August 11, 2010
I am a fee-only comprehensive financial advisor. I receive no compensation from any product I recommend. I am in support of immediate annuities as a part of a retirement plan but do not sell these products. I do recommend life insurance, disability but again I do not receive compensation from these recomenations. I made the decision to structure my business this way to insure that there were no conflicts of interest and to show my clients that I had no ulterior motive for recommending one service or product over another. The recommendations are what is best for their specific situation.

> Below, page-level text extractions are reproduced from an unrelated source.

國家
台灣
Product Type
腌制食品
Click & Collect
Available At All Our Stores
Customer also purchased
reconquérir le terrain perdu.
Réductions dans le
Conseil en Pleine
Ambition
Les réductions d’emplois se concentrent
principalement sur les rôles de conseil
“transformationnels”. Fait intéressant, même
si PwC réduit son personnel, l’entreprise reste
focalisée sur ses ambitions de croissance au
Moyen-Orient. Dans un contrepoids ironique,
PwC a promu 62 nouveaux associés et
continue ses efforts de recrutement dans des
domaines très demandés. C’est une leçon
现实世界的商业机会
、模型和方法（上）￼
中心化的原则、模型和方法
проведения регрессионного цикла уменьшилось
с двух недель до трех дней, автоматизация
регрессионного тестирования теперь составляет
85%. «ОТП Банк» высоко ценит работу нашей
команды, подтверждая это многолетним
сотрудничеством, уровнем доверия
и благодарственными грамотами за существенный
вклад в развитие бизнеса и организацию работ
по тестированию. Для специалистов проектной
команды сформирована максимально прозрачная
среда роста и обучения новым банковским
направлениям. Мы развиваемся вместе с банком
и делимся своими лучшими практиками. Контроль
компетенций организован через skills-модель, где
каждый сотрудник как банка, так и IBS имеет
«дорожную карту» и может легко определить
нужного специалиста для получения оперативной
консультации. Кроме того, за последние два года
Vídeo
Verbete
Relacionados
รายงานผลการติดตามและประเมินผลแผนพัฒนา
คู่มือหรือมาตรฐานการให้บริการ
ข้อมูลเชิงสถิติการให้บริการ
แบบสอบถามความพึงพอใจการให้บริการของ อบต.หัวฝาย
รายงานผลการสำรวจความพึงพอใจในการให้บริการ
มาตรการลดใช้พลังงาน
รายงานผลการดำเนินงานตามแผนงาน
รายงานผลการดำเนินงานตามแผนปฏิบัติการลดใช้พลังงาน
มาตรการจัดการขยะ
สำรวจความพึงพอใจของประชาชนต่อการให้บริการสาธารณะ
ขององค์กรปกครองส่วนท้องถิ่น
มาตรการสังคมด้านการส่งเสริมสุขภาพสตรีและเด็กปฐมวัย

How can a client ever know why an advisor recommends a product when the advisors compensation depends on the sale of that product? The scope of the relationship between a broker and their client versus an advisor and their client is also completely different as evidenced by the following quote from "Schapiro: SEC is soliciting input on fiduciary issue" Investment News, Mark Schoeff, Jr. August 8, 2010:
"The bill stipulates that charging a commission and offering proprietary products are not necessarily violations of the fiduciary standard. It also says that broker-dealers won't have a continuing responsibility to their clients after the sale of a product. "
Fiduciary duty means putting your clients interests first and disclosing all conflicts of interest. How does selling a product to someone and then having no continuing responsiblity to that client constitute fiduciary duty?
Unless the entire compensation structure for the commission based brokers is changed i see no way to truly protect the consumer from predatory salespeople. The only way to protect the public is to educate them on the differences between fee-only, fee-based, fee-offset and commission based brokers/advisors. Explain the differences between being registered with the SEC and being a registerd representative and teach the public how to do background checks on brokers/advisors. We do not necessarily need more regulation we need existing regulations to be enforced and brought up to date with changing financial markets.